Collected data
= = =

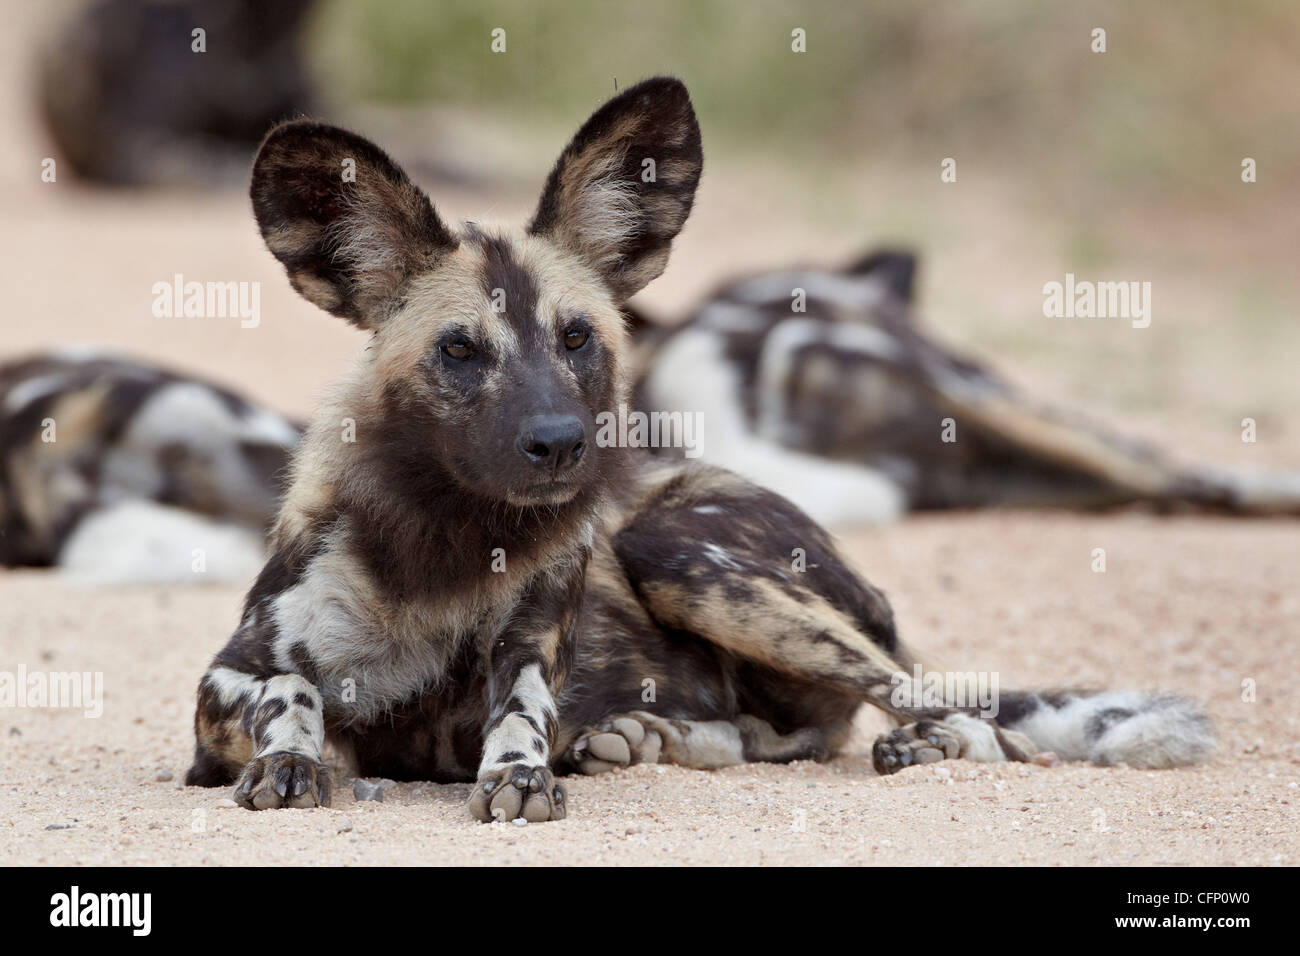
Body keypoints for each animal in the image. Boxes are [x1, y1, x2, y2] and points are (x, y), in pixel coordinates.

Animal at [185, 76, 1216, 822]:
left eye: (577, 338)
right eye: (459, 350)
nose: (560, 444)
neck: (443, 546)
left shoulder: (526, 657)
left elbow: (517, 719)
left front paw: (520, 775)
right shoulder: (223, 686)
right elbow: (296, 693)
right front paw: (298, 761)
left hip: (684, 557)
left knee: (961, 717)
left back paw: (917, 745)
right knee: (785, 732)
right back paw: (647, 738)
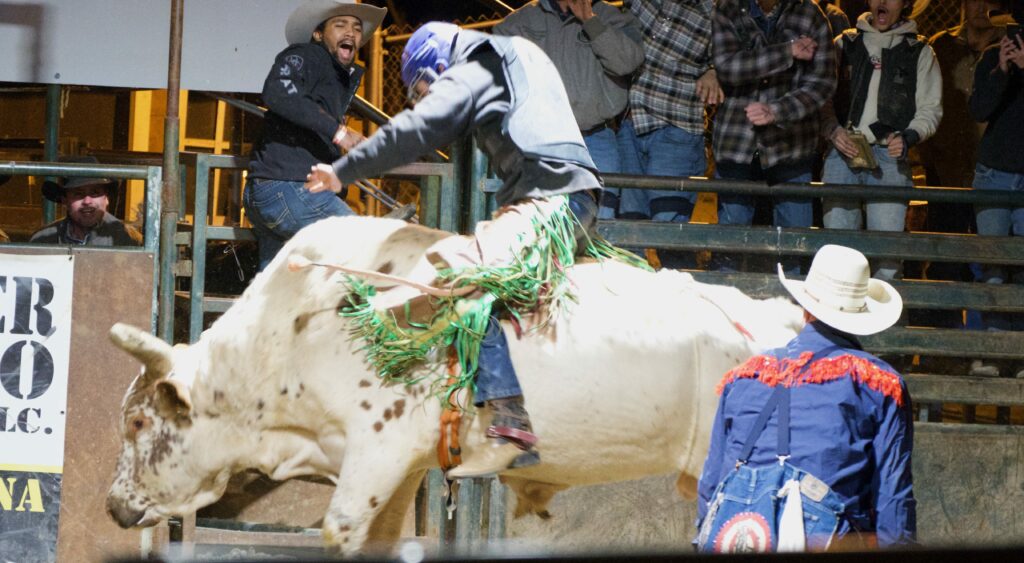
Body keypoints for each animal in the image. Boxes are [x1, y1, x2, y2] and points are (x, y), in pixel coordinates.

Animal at [105, 215, 806, 556]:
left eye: (139, 422)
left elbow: (339, 528)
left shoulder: (378, 450)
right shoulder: (397, 470)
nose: (113, 507)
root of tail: (785, 322)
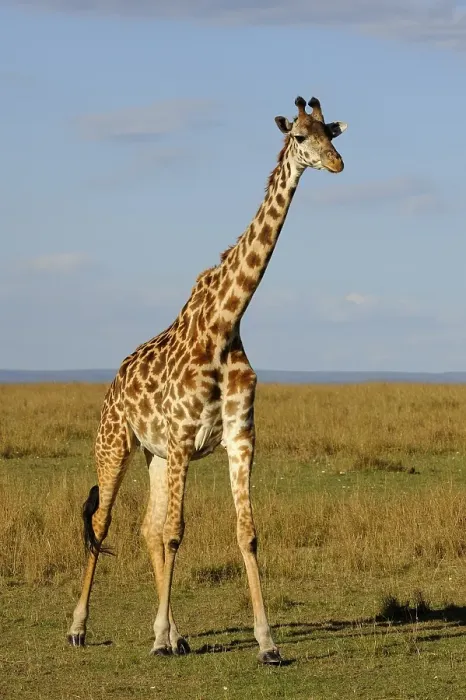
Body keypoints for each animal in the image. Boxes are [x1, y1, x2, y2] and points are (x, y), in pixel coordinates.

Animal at [67, 95, 347, 665]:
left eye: (331, 134)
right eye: (300, 137)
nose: (337, 164)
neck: (224, 324)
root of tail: (114, 383)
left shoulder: (238, 439)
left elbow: (247, 533)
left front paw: (267, 643)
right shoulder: (180, 441)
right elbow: (177, 534)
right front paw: (156, 638)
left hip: (153, 456)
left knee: (147, 528)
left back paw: (175, 633)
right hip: (117, 444)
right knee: (105, 524)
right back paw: (81, 628)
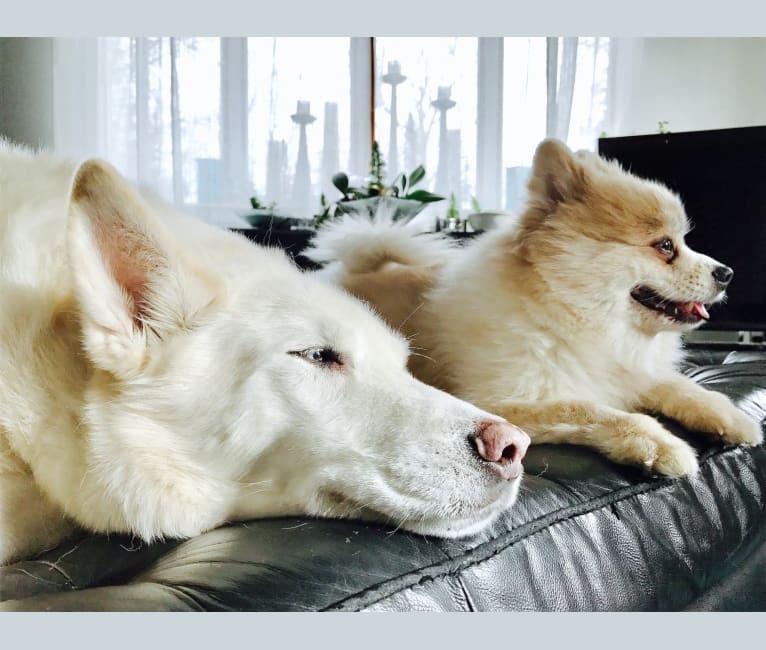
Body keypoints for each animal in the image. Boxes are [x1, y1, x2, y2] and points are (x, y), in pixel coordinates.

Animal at [308, 138, 763, 479]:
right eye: (665, 246)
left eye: (683, 241)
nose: (727, 273)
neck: (571, 314)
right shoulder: (499, 402)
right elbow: (591, 407)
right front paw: (659, 443)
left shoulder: (631, 372)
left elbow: (681, 386)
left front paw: (733, 417)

= = =

=== Exercise aim ===
When you copy the entries above, keep every word exactly and omit the images.

=== Solution for this problem ===
Body keypoints for each animal in the image. Boxes are [x1, y1, x2, y2] and points are (x, y), in pixel coordinates.

Animal at [185, 76, 1216, 822]:
left eye: (577, 338)
right eye: (459, 350)
nose: (560, 444)
neck: (443, 546)
left shoulder: (526, 657)
left elbow: (517, 719)
left front paw: (520, 775)
right shoulder: (223, 686)
right elbow: (296, 693)
right front paw: (298, 761)
left hip: (684, 557)
left knee: (961, 717)
left back paw: (917, 745)
right knee: (785, 732)
right back paw: (647, 738)
Body keypoints for each animal in the image. Boxes are [x1, y1, x2, y2] and points are (x, y), in pixel coordinates.

Animal at [105, 215, 806, 556]:
left eye: (139, 422)
left elbow: (339, 528)
left shoulder: (378, 450)
right shoulder: (397, 470)
nose: (113, 507)
root of tail: (785, 322)
Body keypoints for each animal in the image. Boxes are [x1, y1, x2, y2] and points are (x, y), in pixel coordinates.

Animal at [67, 95, 347, 665]:
left eye: (331, 134)
right eye: (300, 137)
nose: (337, 164)
neck: (224, 324)
root of tail: (114, 383)
left shoulder: (238, 439)
left elbow: (247, 533)
left front paw: (267, 643)
right shoulder: (180, 441)
right elbow: (177, 534)
right front paw: (156, 638)
left hip: (153, 456)
left knee: (147, 528)
left back paw: (175, 633)
right hip: (117, 444)
right knee: (105, 524)
right back paw: (81, 628)
Body keypoints for each animal in the image. Boxes are [x1, y1, x2, y2] and points are (x, y), in pixel coordinates.

Animal at [308, 138, 763, 479]:
right eye: (665, 246)
left eye: (683, 241)
nose: (727, 273)
neck: (571, 314)
right shoulder: (499, 402)
right elbow: (591, 407)
right front paw: (659, 443)
left shoulder: (631, 372)
left elbow: (681, 386)
left front paw: (733, 417)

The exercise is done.